- _Action item A_: Show every line in the rows that contains the string "type". Case counts.

***** Text shown *****

- Born: November 26, 1924 Queens, New York, U.S.
- Died: March 17, 2014 (aged 89) Long Island, New York, U.S.
- Occupation: Sportswriter
- Employers: Long Island Star Journal (1946–1963); New York Journal American (1964–1966); Pittsburgh Post-Gazette (1966–1986);
- Awards: J. G. Taylor Spink Award (1996)

= Charley Feeney =

American sportswriter (1924–2014)

Charles V. Feeney (November 26, 1924 – March 17, 2014) was an American sportswriter in New York City and Pittsburgh for more than 40 years.

***** Exercise input *****

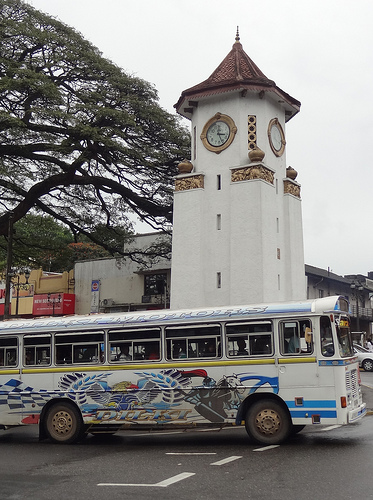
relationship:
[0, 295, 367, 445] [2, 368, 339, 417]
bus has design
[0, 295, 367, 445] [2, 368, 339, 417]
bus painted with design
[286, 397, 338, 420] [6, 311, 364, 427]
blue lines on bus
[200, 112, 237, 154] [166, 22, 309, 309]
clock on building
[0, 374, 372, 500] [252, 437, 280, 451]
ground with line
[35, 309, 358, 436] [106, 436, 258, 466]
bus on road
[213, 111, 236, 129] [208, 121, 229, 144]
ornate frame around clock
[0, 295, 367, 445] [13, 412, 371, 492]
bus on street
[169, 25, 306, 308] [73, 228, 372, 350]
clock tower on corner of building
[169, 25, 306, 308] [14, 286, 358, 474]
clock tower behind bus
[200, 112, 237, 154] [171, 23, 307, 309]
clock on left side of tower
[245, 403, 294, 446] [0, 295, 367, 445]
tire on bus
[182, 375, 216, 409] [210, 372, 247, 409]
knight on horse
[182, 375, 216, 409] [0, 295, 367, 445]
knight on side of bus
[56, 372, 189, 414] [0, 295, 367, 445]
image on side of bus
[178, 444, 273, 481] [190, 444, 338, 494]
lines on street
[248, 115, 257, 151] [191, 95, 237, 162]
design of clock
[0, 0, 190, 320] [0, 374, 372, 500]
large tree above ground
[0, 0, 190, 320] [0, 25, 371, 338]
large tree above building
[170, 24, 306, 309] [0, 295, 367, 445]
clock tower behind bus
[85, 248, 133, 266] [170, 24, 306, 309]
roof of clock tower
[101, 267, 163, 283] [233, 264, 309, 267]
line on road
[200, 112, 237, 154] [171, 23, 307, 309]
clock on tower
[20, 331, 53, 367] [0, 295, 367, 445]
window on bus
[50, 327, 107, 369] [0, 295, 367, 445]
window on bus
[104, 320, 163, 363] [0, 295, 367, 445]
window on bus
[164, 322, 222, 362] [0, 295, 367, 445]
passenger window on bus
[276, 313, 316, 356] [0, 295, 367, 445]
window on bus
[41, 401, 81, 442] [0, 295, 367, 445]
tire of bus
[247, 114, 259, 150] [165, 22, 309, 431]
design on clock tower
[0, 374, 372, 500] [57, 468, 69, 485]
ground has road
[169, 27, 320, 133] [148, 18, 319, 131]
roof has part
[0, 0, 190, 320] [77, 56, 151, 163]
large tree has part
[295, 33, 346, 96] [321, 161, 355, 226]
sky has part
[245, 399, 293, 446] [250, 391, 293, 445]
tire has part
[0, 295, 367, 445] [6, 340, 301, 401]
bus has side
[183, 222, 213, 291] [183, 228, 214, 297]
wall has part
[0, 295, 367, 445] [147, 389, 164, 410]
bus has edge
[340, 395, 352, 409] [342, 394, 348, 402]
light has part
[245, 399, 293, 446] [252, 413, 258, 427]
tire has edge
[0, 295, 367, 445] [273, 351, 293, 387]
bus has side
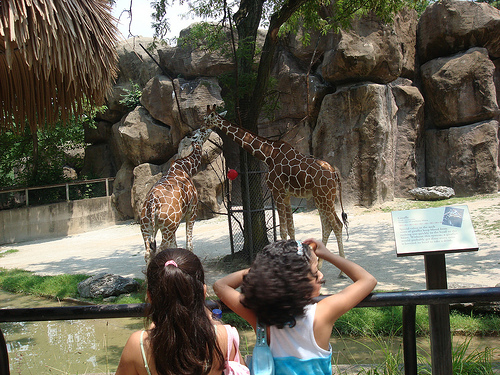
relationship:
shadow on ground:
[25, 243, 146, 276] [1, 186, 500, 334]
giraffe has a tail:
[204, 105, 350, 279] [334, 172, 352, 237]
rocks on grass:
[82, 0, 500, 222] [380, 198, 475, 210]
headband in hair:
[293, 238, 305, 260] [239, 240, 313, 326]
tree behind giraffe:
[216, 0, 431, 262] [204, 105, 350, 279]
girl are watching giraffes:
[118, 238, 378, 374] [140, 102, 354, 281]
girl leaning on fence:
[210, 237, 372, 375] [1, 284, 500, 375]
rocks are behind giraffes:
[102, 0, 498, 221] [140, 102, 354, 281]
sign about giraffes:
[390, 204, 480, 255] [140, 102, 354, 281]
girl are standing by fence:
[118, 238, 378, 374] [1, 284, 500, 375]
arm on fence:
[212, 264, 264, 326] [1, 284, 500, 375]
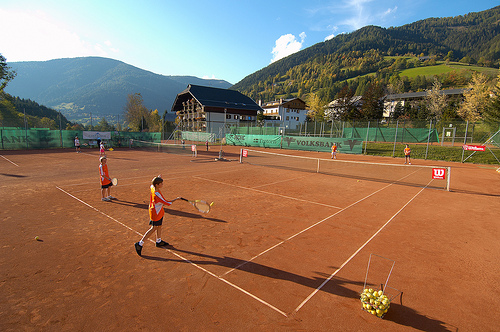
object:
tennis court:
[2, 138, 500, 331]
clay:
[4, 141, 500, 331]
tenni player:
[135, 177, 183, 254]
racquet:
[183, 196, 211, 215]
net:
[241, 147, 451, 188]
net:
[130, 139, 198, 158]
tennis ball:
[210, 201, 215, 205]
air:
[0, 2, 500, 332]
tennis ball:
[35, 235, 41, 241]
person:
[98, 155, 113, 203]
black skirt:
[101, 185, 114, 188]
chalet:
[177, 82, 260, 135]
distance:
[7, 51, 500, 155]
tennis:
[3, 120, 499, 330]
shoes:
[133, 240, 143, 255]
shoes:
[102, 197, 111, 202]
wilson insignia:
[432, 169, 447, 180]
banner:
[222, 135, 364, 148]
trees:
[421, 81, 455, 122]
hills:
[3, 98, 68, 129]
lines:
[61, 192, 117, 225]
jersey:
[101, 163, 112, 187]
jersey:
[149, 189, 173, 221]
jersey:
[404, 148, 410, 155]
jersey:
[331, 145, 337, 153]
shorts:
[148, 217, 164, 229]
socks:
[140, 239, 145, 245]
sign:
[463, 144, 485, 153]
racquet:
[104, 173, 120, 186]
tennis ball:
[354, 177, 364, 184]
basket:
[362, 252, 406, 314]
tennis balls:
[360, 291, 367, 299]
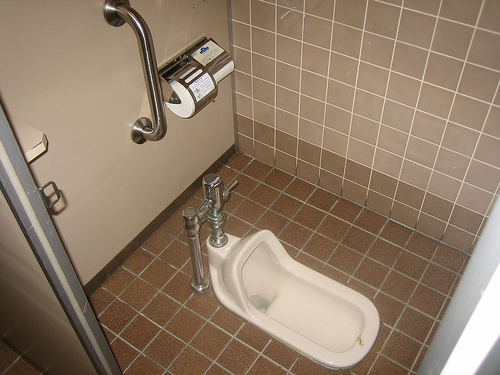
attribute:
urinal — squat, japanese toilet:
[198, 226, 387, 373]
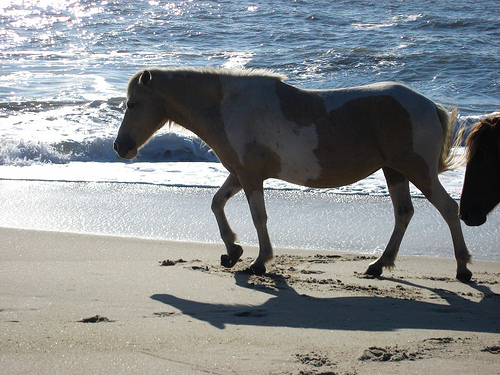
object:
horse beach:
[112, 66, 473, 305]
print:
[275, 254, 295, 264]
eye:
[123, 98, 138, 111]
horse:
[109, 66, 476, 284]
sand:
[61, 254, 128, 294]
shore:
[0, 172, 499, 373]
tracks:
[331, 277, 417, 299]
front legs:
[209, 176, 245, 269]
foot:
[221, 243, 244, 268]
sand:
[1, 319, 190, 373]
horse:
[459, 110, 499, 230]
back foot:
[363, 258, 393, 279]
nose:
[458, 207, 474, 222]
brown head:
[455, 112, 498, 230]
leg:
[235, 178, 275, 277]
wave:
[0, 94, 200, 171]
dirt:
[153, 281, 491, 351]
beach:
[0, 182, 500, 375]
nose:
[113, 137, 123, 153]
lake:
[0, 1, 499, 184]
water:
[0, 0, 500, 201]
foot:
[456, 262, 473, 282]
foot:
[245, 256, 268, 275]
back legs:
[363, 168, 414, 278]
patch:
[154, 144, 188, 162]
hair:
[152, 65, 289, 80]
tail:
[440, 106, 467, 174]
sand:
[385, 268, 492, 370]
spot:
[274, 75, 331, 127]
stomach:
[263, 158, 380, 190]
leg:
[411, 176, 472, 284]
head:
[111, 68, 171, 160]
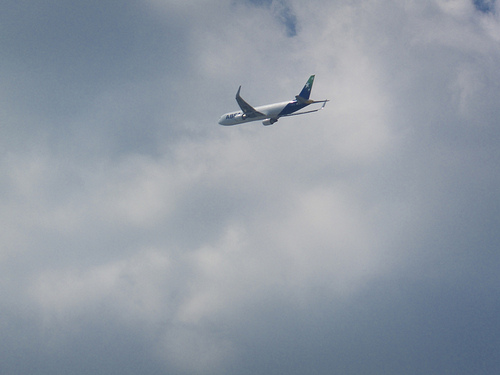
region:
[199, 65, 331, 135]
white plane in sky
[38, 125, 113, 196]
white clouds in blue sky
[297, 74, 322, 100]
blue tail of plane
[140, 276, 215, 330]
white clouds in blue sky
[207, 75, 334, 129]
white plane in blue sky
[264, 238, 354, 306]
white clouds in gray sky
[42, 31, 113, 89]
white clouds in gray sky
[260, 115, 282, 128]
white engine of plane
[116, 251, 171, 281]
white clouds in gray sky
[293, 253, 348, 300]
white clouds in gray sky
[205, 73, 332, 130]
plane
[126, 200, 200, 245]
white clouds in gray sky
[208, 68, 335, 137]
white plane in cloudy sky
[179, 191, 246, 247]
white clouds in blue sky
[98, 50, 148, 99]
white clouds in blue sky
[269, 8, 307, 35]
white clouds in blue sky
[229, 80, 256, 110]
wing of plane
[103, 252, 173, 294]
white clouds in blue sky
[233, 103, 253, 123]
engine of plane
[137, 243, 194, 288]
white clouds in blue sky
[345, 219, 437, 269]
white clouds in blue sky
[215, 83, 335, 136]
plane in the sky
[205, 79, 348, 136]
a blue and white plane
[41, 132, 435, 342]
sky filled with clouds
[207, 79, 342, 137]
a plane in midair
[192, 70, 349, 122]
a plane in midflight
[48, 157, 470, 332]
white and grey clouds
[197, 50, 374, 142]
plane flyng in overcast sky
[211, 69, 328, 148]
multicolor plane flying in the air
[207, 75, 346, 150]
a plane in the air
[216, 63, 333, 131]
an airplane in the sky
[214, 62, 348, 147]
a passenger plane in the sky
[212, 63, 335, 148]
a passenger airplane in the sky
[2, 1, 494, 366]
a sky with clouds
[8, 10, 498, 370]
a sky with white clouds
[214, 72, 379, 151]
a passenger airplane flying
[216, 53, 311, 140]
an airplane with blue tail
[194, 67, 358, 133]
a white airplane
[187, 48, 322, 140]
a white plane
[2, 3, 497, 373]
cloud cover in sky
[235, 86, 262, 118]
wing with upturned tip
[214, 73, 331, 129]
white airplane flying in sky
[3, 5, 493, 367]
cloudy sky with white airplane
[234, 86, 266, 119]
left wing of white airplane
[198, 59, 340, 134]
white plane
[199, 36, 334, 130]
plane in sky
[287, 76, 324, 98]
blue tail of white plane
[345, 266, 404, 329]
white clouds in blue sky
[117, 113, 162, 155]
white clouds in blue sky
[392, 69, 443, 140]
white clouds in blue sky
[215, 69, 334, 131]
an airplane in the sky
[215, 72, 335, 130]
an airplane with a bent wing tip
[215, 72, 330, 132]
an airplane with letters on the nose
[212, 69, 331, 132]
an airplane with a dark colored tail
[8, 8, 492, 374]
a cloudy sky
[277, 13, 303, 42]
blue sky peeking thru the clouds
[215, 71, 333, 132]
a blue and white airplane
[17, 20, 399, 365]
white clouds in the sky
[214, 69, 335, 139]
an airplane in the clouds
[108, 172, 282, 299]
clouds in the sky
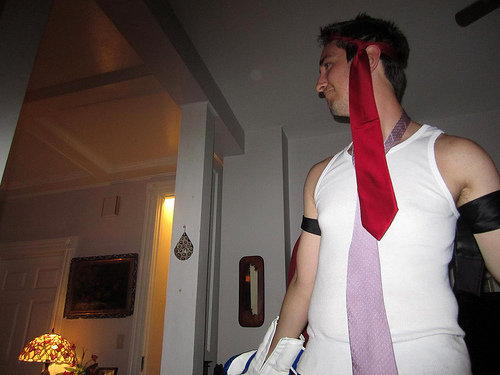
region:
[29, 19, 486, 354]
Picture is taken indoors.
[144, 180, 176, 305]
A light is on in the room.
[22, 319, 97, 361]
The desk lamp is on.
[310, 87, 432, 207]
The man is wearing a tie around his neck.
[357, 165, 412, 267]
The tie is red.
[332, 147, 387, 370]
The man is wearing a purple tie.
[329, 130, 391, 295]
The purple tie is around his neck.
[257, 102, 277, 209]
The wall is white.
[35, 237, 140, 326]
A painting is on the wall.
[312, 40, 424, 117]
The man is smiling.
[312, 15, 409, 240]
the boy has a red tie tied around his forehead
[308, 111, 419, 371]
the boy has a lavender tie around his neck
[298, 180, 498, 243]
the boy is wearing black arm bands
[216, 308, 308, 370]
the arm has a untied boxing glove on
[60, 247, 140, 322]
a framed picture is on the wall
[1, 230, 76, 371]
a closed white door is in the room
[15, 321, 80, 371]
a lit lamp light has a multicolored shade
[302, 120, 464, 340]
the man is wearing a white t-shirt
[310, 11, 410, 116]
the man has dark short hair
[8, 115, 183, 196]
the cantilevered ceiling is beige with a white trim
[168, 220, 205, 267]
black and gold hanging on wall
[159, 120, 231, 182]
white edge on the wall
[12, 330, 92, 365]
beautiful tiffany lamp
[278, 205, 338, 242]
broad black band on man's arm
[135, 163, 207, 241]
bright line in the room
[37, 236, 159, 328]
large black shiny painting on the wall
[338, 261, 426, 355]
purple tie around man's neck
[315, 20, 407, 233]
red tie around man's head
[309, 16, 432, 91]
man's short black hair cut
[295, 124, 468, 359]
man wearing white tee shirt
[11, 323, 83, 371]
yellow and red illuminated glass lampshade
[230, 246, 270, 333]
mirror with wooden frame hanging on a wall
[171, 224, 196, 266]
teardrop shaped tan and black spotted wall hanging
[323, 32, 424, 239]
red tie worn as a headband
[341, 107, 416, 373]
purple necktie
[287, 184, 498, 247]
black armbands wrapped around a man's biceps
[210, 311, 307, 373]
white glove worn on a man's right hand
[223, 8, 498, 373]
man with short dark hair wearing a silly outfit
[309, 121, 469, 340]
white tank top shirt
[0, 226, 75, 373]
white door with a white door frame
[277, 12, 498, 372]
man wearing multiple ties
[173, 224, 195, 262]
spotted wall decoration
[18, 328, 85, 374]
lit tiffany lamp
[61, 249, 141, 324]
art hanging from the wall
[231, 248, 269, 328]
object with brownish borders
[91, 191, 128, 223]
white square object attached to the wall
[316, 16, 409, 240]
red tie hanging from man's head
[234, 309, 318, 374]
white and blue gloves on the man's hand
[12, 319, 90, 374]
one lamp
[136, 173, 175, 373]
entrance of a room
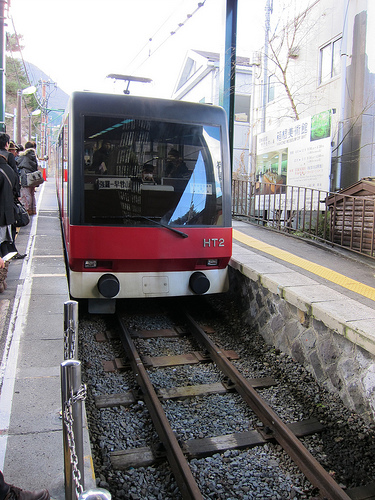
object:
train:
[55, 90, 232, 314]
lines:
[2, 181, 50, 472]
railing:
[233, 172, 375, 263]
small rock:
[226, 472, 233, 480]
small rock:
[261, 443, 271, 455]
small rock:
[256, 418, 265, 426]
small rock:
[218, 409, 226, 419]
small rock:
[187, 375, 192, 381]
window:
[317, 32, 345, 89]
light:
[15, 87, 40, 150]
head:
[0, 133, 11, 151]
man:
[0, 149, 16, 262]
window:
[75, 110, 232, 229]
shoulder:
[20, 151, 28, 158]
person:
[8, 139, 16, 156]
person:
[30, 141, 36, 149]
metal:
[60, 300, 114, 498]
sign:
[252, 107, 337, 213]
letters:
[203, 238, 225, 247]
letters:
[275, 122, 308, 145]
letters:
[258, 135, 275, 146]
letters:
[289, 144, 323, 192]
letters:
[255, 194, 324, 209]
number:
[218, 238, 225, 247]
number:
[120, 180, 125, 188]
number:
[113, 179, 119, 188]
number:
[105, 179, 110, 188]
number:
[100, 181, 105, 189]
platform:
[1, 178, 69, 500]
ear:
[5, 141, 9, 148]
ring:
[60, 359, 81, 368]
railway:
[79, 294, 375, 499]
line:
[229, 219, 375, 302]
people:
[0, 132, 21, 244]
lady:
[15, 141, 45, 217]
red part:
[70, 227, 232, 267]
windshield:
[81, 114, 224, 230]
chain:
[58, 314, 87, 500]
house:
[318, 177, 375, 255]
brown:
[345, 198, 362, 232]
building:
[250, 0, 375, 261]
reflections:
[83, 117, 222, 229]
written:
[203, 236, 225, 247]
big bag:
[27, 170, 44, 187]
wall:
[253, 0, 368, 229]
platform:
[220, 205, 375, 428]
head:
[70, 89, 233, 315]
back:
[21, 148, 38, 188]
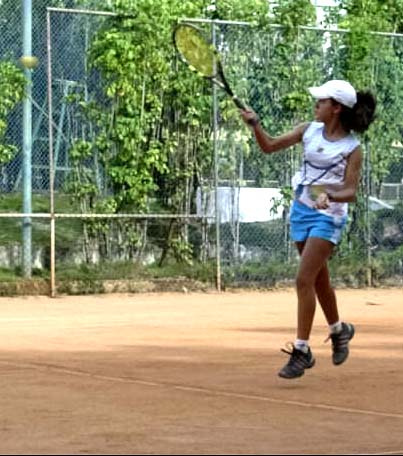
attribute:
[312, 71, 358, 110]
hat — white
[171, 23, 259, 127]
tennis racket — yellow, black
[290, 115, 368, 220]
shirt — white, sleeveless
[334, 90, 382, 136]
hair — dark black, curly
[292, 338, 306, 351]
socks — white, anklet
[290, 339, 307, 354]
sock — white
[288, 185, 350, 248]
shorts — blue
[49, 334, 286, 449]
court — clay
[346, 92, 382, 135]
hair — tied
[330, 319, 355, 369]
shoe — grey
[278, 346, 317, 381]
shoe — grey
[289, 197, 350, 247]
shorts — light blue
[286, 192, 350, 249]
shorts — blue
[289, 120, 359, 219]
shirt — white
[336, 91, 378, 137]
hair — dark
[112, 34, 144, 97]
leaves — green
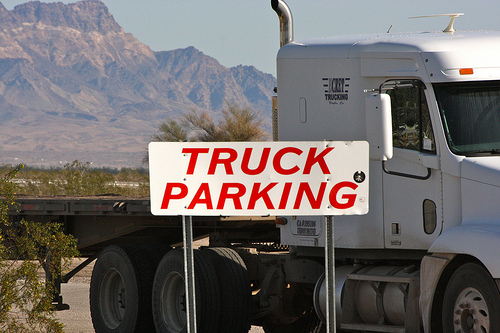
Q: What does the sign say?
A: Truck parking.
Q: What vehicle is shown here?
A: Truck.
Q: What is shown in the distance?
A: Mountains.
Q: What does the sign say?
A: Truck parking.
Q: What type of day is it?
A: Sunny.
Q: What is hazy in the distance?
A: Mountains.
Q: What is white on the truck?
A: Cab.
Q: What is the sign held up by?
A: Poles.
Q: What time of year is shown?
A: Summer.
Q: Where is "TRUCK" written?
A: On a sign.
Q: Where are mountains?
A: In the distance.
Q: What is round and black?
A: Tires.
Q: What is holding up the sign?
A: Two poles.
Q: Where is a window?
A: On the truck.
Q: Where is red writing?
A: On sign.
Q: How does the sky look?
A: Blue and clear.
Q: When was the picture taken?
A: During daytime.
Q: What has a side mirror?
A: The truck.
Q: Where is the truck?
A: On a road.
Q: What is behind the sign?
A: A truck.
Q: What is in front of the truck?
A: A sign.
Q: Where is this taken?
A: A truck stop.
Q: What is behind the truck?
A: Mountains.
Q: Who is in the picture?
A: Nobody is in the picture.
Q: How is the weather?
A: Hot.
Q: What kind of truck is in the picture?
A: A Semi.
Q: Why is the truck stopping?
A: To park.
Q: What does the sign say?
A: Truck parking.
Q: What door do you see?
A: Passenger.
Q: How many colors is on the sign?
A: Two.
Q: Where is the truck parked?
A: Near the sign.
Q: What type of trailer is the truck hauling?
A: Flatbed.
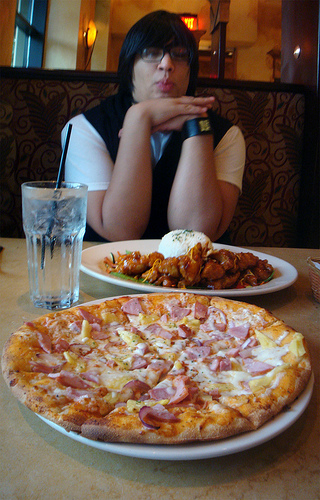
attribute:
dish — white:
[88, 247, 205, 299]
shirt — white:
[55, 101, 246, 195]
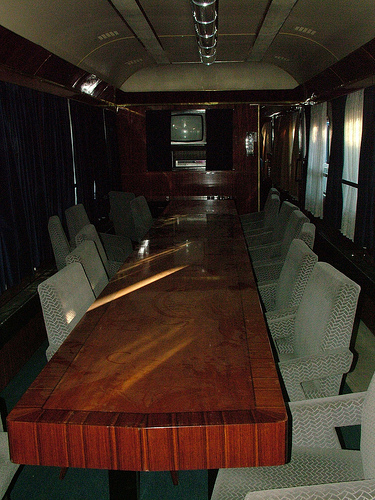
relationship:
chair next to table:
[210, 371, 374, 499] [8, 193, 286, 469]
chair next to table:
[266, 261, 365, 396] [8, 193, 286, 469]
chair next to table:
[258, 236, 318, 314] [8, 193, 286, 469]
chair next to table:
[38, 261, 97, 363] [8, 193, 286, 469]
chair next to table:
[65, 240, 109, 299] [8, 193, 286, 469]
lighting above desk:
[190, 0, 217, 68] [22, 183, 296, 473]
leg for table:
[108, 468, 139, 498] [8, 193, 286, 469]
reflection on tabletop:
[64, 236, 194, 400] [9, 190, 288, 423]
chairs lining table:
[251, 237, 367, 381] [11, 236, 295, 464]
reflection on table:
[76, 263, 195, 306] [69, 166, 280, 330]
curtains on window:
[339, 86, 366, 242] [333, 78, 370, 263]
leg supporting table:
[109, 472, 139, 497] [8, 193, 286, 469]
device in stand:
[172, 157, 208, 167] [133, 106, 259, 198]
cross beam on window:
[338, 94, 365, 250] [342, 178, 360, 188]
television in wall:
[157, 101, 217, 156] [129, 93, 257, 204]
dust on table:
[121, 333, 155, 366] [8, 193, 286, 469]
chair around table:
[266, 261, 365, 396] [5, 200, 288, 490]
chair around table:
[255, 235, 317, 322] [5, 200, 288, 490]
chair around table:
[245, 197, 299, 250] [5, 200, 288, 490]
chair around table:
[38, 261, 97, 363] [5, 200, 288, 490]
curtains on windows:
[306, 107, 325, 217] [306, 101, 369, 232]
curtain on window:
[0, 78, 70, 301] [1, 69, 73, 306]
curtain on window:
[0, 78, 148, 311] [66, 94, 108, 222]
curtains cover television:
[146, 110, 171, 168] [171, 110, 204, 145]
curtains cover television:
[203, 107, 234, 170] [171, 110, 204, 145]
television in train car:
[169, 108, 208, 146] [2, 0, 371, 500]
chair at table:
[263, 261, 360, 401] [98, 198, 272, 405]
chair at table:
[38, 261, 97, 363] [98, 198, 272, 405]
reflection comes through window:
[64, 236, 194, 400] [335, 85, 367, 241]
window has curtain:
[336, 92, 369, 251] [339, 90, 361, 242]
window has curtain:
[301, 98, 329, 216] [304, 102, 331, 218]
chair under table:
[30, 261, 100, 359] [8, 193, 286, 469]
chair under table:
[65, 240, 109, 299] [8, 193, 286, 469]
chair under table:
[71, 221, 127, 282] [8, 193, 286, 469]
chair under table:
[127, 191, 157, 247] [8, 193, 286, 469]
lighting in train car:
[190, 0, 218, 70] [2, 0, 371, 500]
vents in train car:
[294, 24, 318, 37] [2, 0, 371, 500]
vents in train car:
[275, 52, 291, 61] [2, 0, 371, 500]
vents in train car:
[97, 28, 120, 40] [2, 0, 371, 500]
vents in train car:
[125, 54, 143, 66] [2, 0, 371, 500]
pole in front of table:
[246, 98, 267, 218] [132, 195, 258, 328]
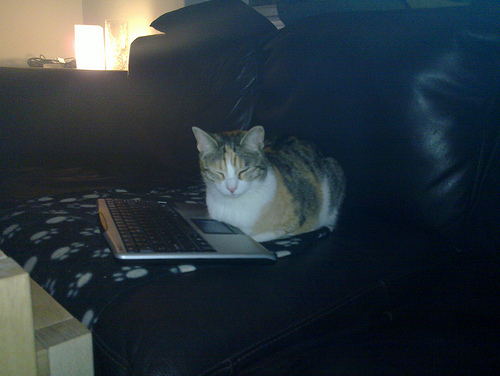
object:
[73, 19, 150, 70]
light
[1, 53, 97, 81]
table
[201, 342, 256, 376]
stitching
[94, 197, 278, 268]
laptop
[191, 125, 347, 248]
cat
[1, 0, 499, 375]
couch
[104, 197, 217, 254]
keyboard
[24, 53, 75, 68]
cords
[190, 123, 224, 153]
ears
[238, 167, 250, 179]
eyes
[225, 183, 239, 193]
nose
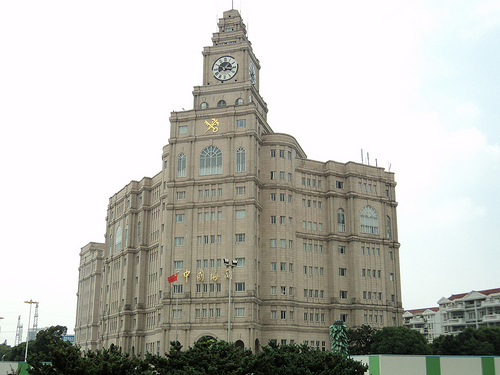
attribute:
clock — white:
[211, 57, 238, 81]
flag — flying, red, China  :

*****

- _Action item B_:
Answer these questions using the Charley Feeney profile above, one answer per line:
(i) Which newspaper employed Feeney from 1966 to 1986?
(ii) What award did he receive in 1996?
(iii) For more than how many years did he work as a sportswriter in New York City and Pittsburgh?

- _Written answer A_:
Q: What type of day is it?
Q: What type of trailer is the truck hauling?

- _Written answer B_:
(i) Pittsburgh Post-Gazette
(ii) J. G. Taylor Spink Award
(iii) More than 40 years